The later GCC versions correctly implement the standard.
The standard specifies that unqualified names in a template are non-dependent and must be looked up when the template is defined. The definition of a dependent base class is unknown at that time (specializations of the base class template may exist) so unqualified names are unable to be resolved.
This is true for both variable and function names declared in the base class.
As you have observed the solution is to provide the qualified name of the variable or function, or to provide a "using" declaration. E.g.
template<class T>
int Bar<T>::Perna(int u)
{
int c = Foo<T>::a * 4; // This works
c = this->a * 4; // and this
using Foo<T>::a;
c = a * 4; // and with 'using', so should this
}
(I'm actually not 100% sure about the correct syntax for the using version and can't test from here, but you get the idea).
The error message that GCC gives shows that your version of GCC still had a bug that is only resolved in GCC4.7 trunk versions.
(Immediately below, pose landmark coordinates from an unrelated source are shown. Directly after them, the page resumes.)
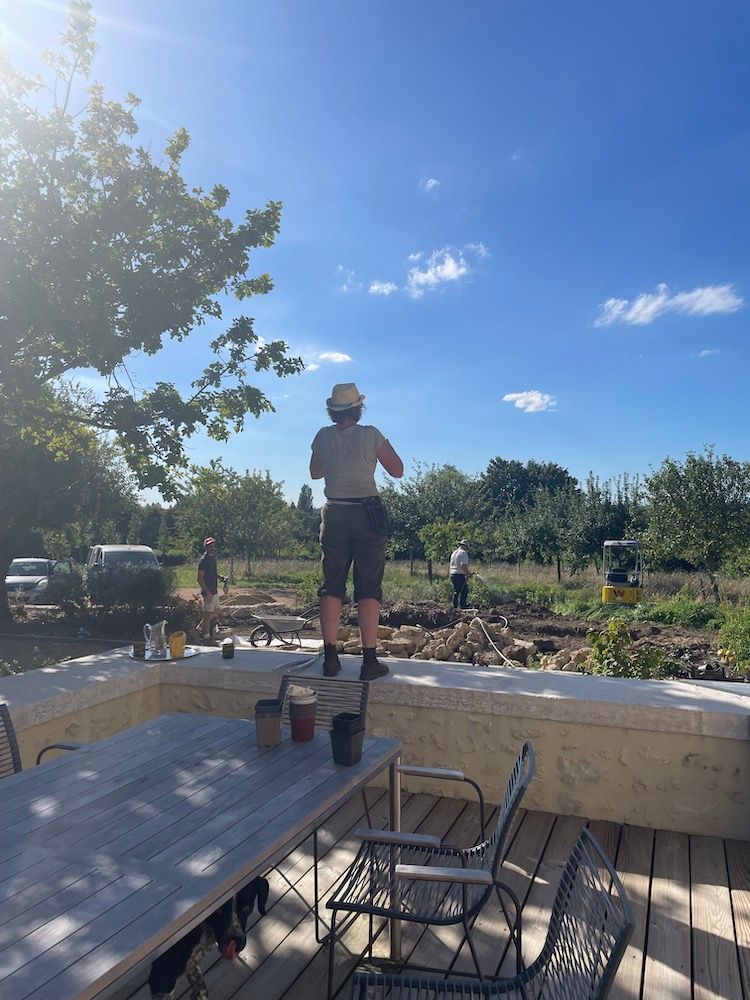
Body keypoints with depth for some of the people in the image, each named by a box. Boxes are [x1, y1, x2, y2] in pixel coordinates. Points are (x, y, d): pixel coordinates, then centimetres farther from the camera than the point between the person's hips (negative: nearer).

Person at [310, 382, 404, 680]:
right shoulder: (371, 435, -6)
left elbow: (315, 472, 19)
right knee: (369, 588, 0)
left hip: (334, 515, 3)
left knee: (331, 587, 8)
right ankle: (369, 660, -1)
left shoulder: (323, 436, 3)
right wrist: (383, 445, 15)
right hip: (368, 514, -3)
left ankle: (330, 658, 8)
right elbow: (397, 471, 2)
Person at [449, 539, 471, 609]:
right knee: (464, 591, -6)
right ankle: (461, 606, -10)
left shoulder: (454, 552, 17)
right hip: (460, 575, -9)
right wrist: (468, 573, -11)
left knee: (456, 591, 15)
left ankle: (455, 606, 18)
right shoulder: (463, 553, -11)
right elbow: (463, 565, -21)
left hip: (452, 574, 9)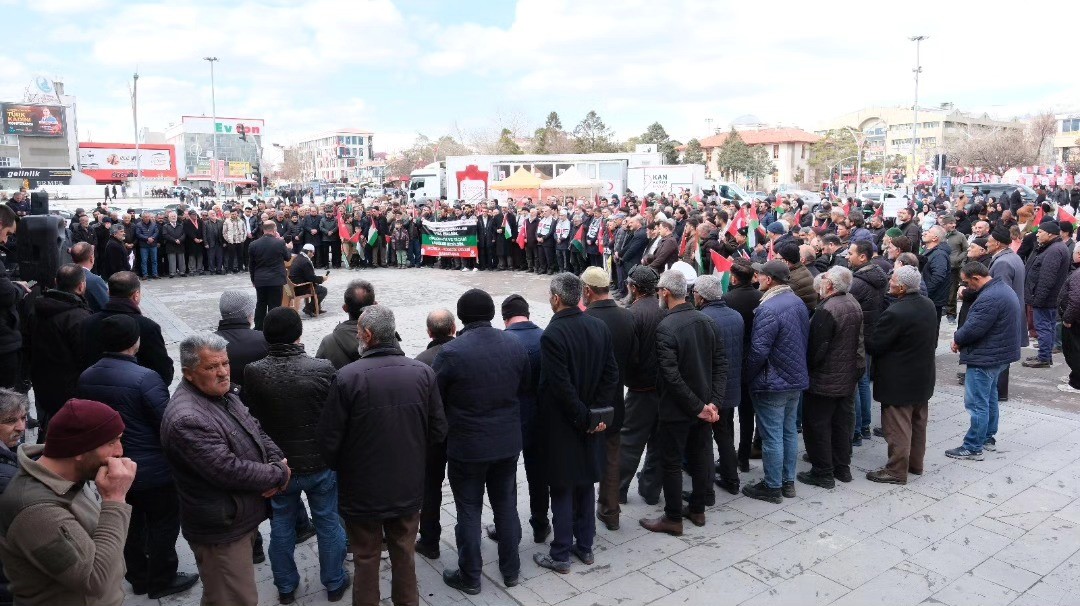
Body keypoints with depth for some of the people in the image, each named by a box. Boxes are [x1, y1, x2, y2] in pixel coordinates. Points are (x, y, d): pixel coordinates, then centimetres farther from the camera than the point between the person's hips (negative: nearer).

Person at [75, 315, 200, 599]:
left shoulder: (85, 378, -3)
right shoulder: (145, 378, -26)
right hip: (153, 470, -7)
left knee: (130, 524, 22)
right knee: (163, 525, 11)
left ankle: (138, 578, 37)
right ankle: (162, 581, 24)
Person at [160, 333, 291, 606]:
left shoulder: (223, 395, 4)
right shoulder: (187, 419, -29)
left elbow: (256, 432, 12)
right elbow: (230, 471, -30)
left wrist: (278, 461, -8)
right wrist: (279, 475, -16)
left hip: (240, 518, 9)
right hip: (222, 530, -9)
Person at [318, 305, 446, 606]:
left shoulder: (347, 377, -22)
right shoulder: (423, 373, -12)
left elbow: (328, 439, -15)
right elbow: (438, 430, -4)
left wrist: (339, 466, 6)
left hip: (362, 491, -3)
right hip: (409, 488, 3)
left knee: (365, 559, 17)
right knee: (404, 554, 21)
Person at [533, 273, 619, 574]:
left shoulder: (552, 335, -21)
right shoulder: (599, 327, -1)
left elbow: (562, 386, -23)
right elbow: (612, 374, -2)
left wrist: (584, 417, -12)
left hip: (561, 425, -6)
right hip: (591, 421, 6)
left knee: (562, 490, 5)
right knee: (586, 485, 18)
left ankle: (561, 555, 16)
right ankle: (585, 547, 30)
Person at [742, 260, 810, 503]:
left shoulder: (769, 309, -24)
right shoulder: (798, 302, 4)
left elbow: (758, 351, -24)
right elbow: (804, 339, 13)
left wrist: (748, 374, -8)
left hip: (772, 383, -9)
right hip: (796, 379, 9)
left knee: (772, 436, 2)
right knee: (789, 432, 18)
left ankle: (772, 487, 12)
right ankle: (788, 481, 29)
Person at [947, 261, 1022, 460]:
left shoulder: (989, 298, -26)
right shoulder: (1002, 288, 9)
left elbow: (973, 328, -26)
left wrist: (957, 339, -7)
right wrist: (961, 337, 6)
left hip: (985, 357, -11)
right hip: (999, 354, 11)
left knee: (977, 403, -4)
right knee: (990, 398, 21)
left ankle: (972, 448, 2)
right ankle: (988, 438, 34)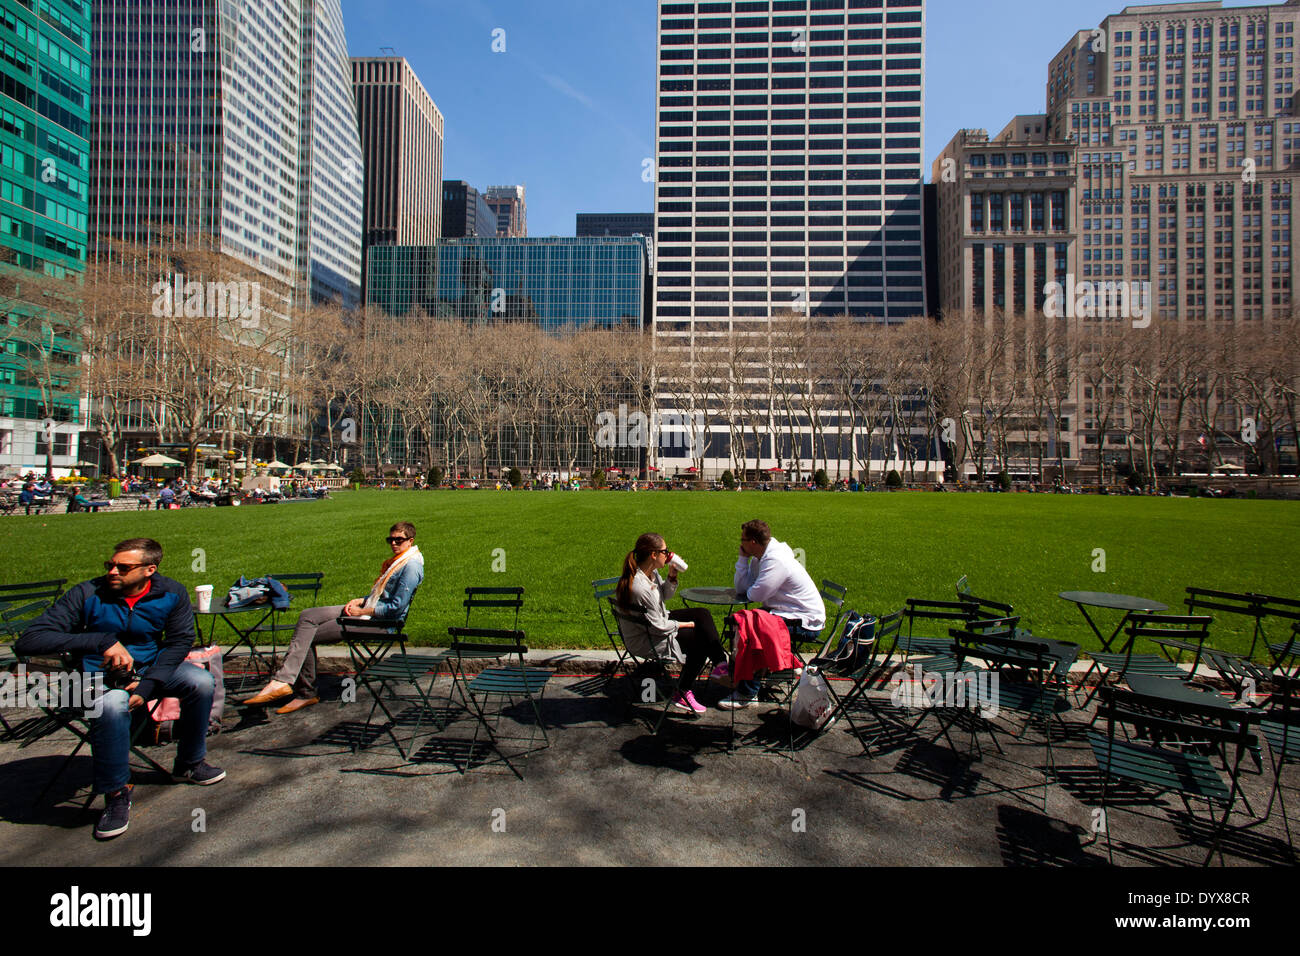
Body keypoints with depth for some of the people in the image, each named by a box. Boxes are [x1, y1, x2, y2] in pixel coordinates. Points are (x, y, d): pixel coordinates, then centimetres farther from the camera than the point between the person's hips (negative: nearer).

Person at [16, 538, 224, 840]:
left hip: (150, 666, 3)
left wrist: (147, 684, -18)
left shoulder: (172, 594, -10)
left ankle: (189, 764, 3)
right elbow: (28, 641, -23)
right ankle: (116, 794, -15)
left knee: (201, 682, -23)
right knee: (112, 703, -37)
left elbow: (179, 642, -3)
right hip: (98, 674, -3)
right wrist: (103, 641, -36)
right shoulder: (87, 594, -19)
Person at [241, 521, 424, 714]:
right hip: (366, 610, 10)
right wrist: (359, 601, 4)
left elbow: (397, 608, -22)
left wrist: (363, 611, -15)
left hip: (378, 620, -10)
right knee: (307, 616, -2)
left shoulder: (411, 566, -17)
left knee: (307, 637, -10)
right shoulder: (397, 561, 16)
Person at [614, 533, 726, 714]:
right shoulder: (639, 588, -35)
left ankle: (721, 661, 5)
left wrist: (672, 575, -8)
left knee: (702, 614, 3)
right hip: (647, 641, -9)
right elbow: (658, 627, -25)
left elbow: (666, 596, 11)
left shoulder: (651, 572, -7)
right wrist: (686, 624, -11)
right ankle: (683, 695, 7)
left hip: (658, 620, 9)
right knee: (700, 639, -4)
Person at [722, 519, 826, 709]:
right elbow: (741, 589, 5)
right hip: (789, 614, 10)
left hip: (806, 623, -10)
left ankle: (747, 693, -10)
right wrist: (743, 558, -1)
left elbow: (756, 595, -25)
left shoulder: (776, 560, -23)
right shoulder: (760, 557, 8)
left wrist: (749, 590, -1)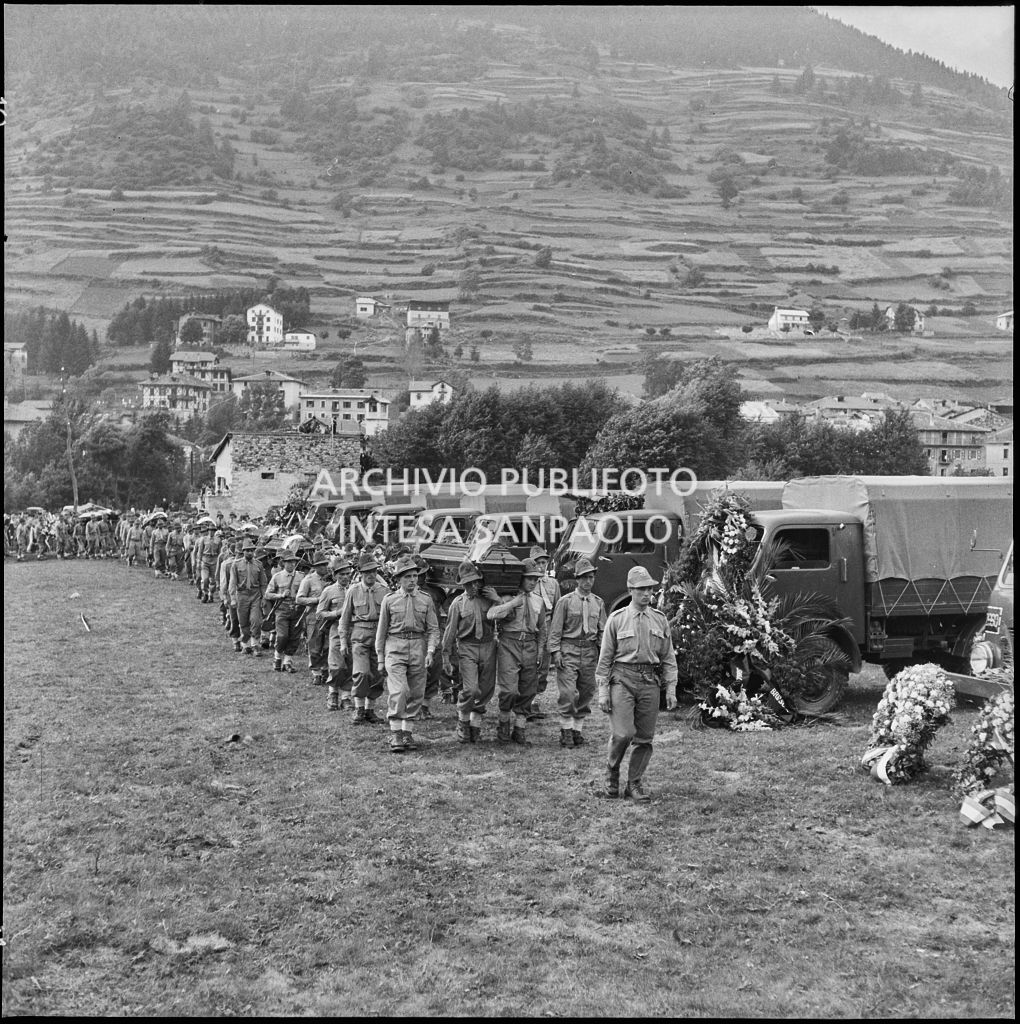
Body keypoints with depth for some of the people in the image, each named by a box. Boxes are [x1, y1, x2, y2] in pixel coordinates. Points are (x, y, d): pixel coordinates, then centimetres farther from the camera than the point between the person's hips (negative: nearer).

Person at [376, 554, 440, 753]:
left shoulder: (426, 600, 5)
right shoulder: (389, 600, 3)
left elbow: (433, 629, 6)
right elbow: (382, 630, 10)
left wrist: (430, 651, -9)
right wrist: (380, 658, 10)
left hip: (418, 648, 2)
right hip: (395, 647, -2)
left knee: (416, 694, 6)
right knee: (398, 691, -15)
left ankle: (407, 733, 20)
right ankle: (395, 734, -9)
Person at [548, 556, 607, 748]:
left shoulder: (599, 603, 11)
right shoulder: (565, 601, -1)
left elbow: (603, 630, 14)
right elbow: (555, 629, -1)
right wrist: (555, 651, -9)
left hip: (590, 651, 4)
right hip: (569, 650, -4)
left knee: (587, 693, 6)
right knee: (567, 692, -10)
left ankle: (578, 729, 18)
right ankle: (566, 730, 2)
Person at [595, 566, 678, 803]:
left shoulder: (660, 620, 10)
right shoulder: (616, 619, 3)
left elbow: (669, 658, 13)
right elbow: (605, 658, 3)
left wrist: (671, 689, 5)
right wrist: (603, 691, -3)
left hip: (650, 681, 3)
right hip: (622, 679, -3)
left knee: (645, 738, 4)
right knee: (623, 733, -14)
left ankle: (634, 784, 17)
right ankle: (612, 773, 13)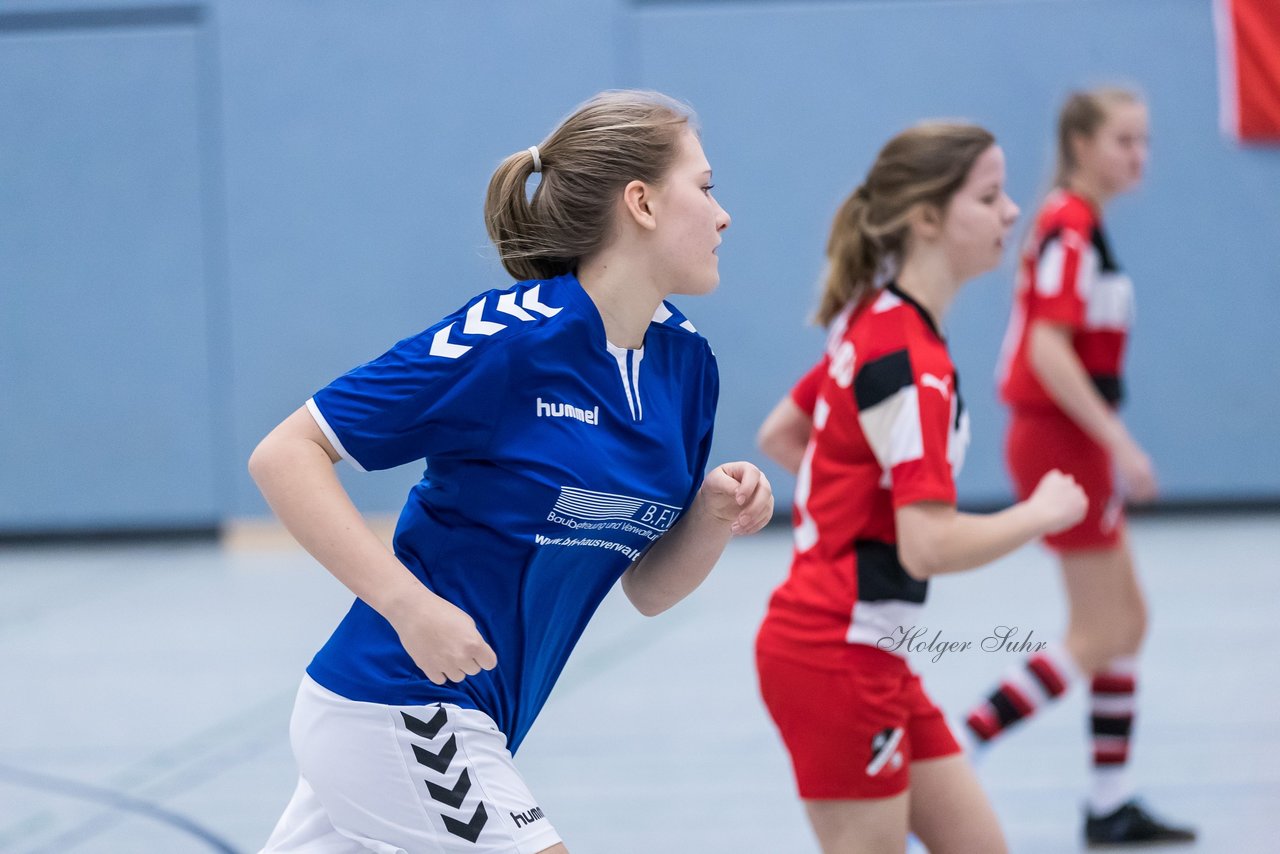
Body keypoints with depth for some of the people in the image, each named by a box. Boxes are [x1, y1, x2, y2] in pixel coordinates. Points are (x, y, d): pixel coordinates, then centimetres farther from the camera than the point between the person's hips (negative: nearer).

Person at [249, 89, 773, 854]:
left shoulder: (686, 361, 5)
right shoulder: (509, 338, -18)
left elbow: (649, 587, 12)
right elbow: (285, 455, -17)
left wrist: (717, 513, -9)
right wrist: (409, 604, -26)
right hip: (396, 715, -8)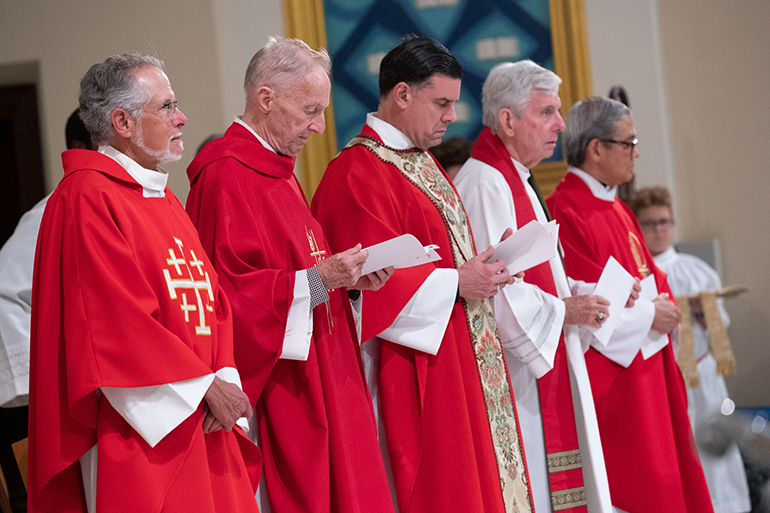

Older versions, including GCC4.1 will happily accept following code
template<typename T>
struct A {
void f(int) { }
};
template<typename T>
struct B : A<T> {
void g() { T t = 0; f(t); }
};
int main() {
B<int> b; b.g();
}
GCC will look up f
in f(t)
within the base class A<T>
and will find the declaration in the base class. GCC does that because f
is dependent, because there are arguments to f
that "depend on a template parameter" (look at its error message it gave you!). But the Standard forbids GCC to do that for two reasons
The Standard says that use of unqualified names will never find a declaration in a dependent base class no matter whether the name is dependent.
The Standard says that dependent lookup of a function name at instantiation time will only do ADL.
GCC 4.7 implements the Standard correctly in that regard.